China Should Open Service Sector to Boost Trade Flows, IMF SaysBy
Medical, health, legal, financial sectors can be liberalized
IMF’s Rhee says China-U.S. 100-day review could be win-win
China should open up its services sector to ease trade tensions with the U.S. and bolster global trade, according to a senior official from the International Monetary Fund.
The medical, health, legal and financial services sectors are among areas that could be liberalized, Changyong Rhee, the Asia-Pacific director at the IMF, said in an interview at a gathering of finance and economy ministers in Washington.
“China can gain a lot by opening its services sector” and having more trade with the U.S., said Rhee.

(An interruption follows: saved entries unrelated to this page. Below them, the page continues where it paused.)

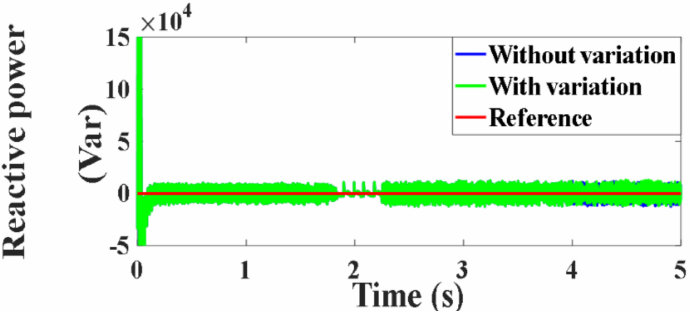
Figure 80. Reactive power under PVC (var).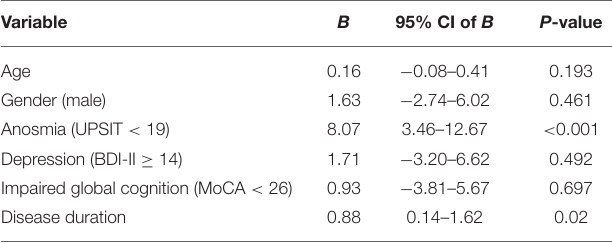
TABLE 5 | Multiple linear regression results for MDS-UPDRS Part 3 score.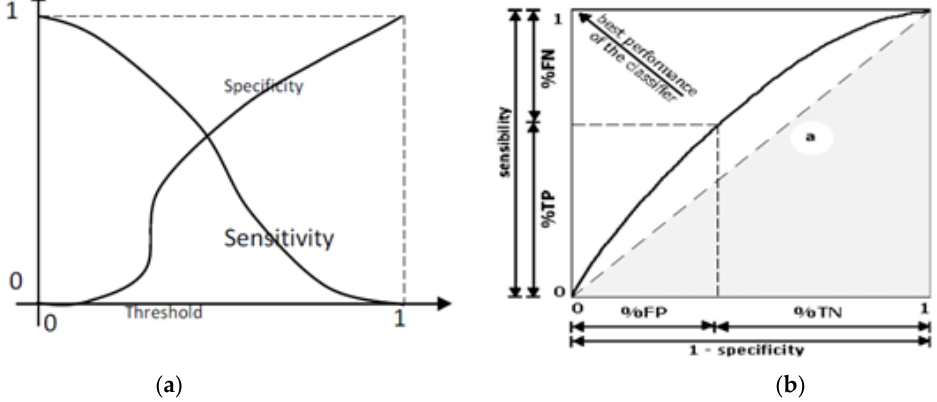
Figure 12. ( a ) Graphs of sensibility versus threshold, specificity versus threshold and ( b ) ROC curve with a hypothetical example [114,115].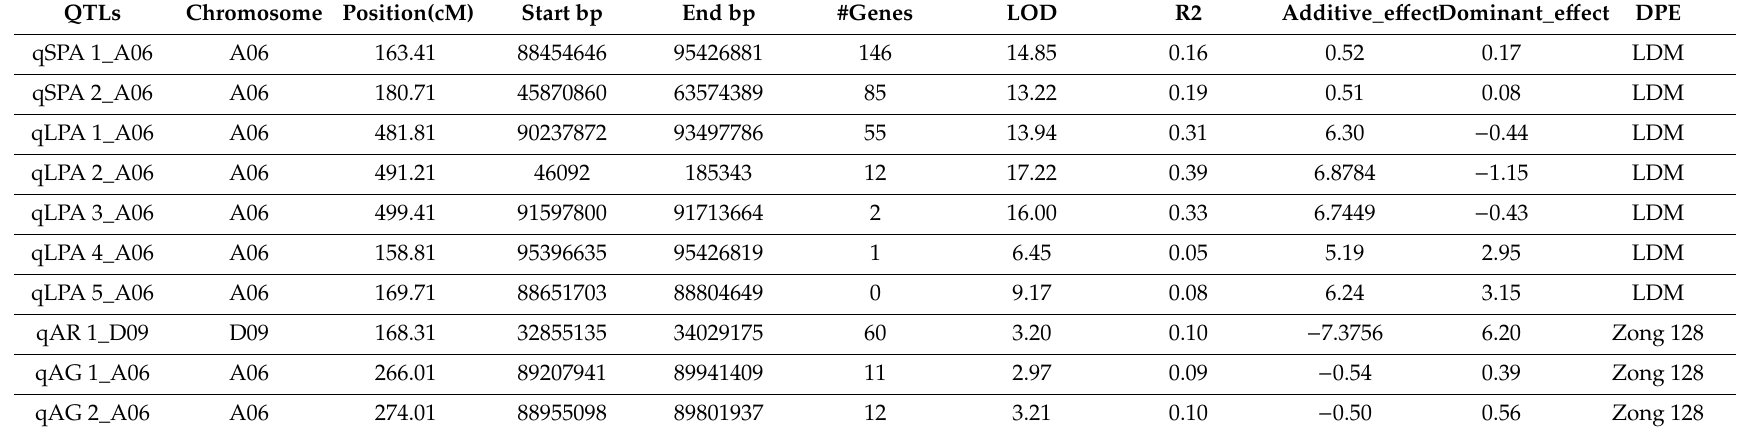
Table 3. List of QTLs (quantitative trait loci) related to leaf and stem pubescence, aphid rate and aphid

The comments come after President Donald Trump agreed with his Chinese counterpart Xi Jinping to a 100 day review on trade relations, and as the U.S. Commerce Department studies how address its trade deficits with foreign countries, including the $347 billion gap with China last year.
During his election campaign Trump accused China of stealing American jobs and intellectual property. While he has since softened some of that criticism and pulled back from labeling China a currency manipulator, his administration announced on Thursday an investigation of steel imports, a move that could trigger fresh tensions.
While China is the world’s biggest manufacturer and exporter, services are increasingly powering economic growth as part of a shift away from a reliance on heavy manufacturing and export-led growth toward services and consumer demand. Services now account for more than half of GDP.
China’s better-than-expected 6.9 percent first-quarter economic growth suggests “upside risks” to the IMF’s current projection of 6.6 percent expansion this year, said Rhee at a separate briefing in Washington.
Trade between the world’s two biggest economies supports around 2.6 million American jobs, according to the U.S.-China Business Council. While the U.S. has a goods-trade deficit with China, its exports of services to the country are growing rapidly. Between 2006 and 2014, they climbed more than 300 percent.
Rhee said he is expecting a road map to emerge from the 100-day trade review process.
“I hope that this road map will be constructive, having a win-win not for just China and the U.S. but for the global economy,” he said. “For high standards, high ambition, if we open up our markets, for more competition with each other this will be great for China’s development, re-balancing its development.”